**Saved entries**
+++

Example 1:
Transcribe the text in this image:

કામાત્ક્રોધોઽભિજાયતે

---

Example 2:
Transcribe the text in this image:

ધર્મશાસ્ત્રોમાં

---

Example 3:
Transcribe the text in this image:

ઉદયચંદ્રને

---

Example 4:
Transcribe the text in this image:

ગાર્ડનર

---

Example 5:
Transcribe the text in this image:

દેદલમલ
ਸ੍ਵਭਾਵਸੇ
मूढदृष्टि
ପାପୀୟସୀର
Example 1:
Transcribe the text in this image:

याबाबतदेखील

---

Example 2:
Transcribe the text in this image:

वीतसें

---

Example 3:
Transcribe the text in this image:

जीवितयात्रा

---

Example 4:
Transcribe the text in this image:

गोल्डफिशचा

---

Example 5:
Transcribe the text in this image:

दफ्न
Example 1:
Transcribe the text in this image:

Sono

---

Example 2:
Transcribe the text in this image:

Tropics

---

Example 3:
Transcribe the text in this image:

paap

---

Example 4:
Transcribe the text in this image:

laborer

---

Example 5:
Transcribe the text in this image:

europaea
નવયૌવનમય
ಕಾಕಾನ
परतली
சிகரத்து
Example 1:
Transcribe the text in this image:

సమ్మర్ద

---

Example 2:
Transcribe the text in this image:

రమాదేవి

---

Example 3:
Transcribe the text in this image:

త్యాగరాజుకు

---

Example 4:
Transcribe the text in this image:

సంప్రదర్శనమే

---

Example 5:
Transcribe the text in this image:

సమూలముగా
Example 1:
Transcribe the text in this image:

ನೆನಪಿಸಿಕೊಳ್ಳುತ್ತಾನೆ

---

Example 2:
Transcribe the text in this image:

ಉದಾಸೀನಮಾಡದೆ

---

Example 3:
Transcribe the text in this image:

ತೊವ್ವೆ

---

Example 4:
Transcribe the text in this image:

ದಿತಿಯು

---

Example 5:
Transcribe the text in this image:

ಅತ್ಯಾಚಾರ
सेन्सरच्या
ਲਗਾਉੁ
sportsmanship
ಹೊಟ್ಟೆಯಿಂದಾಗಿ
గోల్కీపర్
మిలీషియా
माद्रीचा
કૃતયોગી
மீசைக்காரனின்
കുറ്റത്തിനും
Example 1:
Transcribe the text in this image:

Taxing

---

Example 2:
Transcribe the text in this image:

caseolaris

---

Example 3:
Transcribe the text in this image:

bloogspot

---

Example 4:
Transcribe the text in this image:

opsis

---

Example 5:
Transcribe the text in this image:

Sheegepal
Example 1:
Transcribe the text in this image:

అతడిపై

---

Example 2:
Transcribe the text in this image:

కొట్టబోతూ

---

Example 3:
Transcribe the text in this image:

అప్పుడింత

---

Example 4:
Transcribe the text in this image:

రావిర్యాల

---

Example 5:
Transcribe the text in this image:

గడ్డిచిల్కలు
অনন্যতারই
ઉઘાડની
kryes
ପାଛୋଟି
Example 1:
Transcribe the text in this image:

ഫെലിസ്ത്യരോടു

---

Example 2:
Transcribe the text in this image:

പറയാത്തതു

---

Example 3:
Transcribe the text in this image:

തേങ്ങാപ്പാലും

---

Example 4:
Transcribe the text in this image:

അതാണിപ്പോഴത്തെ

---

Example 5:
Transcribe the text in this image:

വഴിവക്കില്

+++

**TO DO**
Start to finish, copy the records above with no differences.

**EXERCISE SOLUTION**
Example 1:
Transcribe the text in this image:

કામાત્ક્રોધોઽભિજાયતે

---

Example 2:
Transcribe the text in this image:

ધર્મશાસ્ત્રોમાં

---

Example 3:
Transcribe the text in this image:

ઉદયચંદ્રને

---

Example 4:
Transcribe the text in this image:

ગાર્ડનર

---

Example 5:
Transcribe the text in this image:

દેદલમલ
ਸ੍ਵਭਾਵਸੇ
मूढदृष्टि
ପାପୀୟସୀର
Example 1:
Transcribe the text in this image:

याबाबतदेखील

---

Example 2:
Transcribe the text in this image:

वीतसें

---

Example 3:
Transcribe the text in this image:

जीवितयात्रा

---

Example 4:
Transcribe the text in this image:

गोल्डफिशचा

---

Example 5:
Transcribe the text in this image:

दफ्न
Example 1:
Transcribe the text in this image:

Sono

---

Example 2:
Transcribe the text in this image:

Tropics

---

Example 3:
Transcribe the text in this image:

paap

---

Example 4:
Transcribe the text in this image:

laborer

---

Example 5:
Transcribe the text in this image:

europaea
નવયૌવનમય
ಕಾಕಾನ
परतली
சிகரத்து
Example 1:
Transcribe the text in this image:

సమ్మర్ద

---

Example 2:
Transcribe the text in this image:

రమాదేవి

---

Example 3:
Transcribe the text in this image:

త్యాగరాజుకు

---

Example 4:
Transcribe the text in this image:

సంప్రదర్శనమే

---

Example 5:
Transcribe the text in this image:

సమూలముగా
Example 1:
Transcribe the text in this image:

ನೆನಪಿಸಿಕೊಳ್ಳುತ್ತಾನೆ

---

Example 2:
Transcribe the text in this image:

ಉದಾಸೀನಮಾಡದೆ

---

Example 3:
Transcribe the text in this image:

ತೊವ್ವೆ

---

Example 4:
Transcribe the text in this image:

ದಿತಿಯು

---

Example 5:
Transcribe the text in this image:

ಅತ್ಯಾಚಾರ
सेन्सरच्या
ਲਗਾਉੁ
sportsmanship
ಹೊಟ್ಟೆಯಿಂದಾಗಿ
గోల్కీపర్
మిలీషియా
माद्रीचा
કૃતયોગી
மீசைக்காரனின்
കുറ്റത്തിനും
Example 1:
Transcribe the text in this image:

Taxing

---

Example 2:
Transcribe the text in this image:

caseolaris

---

Example 3:
Transcribe the text in this image:

bloogspot

---

Example 4:
Transcribe the text in this image:

opsis

---

Example 5:
Transcribe the text in this image:

Sheegepal
Example 1:
Transcribe the text in this image:

అతడిపై

---

Example 2:
Transcribe the text in this image:

కొట్టబోతూ

---

Example 3:
Transcribe the text in this image:

అప్పుడింత

---

Example 4:
Transcribe the text in this image:

రావిర్యాల

---

Example 5:
Transcribe the text in this image:

గడ్డిచిల్కలు
অনন্যতারই
ઉઘાડની
kryes
ପାଛୋଟି
Example 1:
Transcribe the text in this image:

ഫെലിസ്ത്യരോടു

---

Example 2:
Transcribe the text in this image:

പറയാത്തതു

---

Example 3:
Transcribe the text in this image:

തേങ്ങാപ്പാലും

---

Example 4:
Transcribe the text in this image:

അതാണിപ്പോഴത്തെ

---

Example 5:
Transcribe the text in this image:

വഴിവക്കില്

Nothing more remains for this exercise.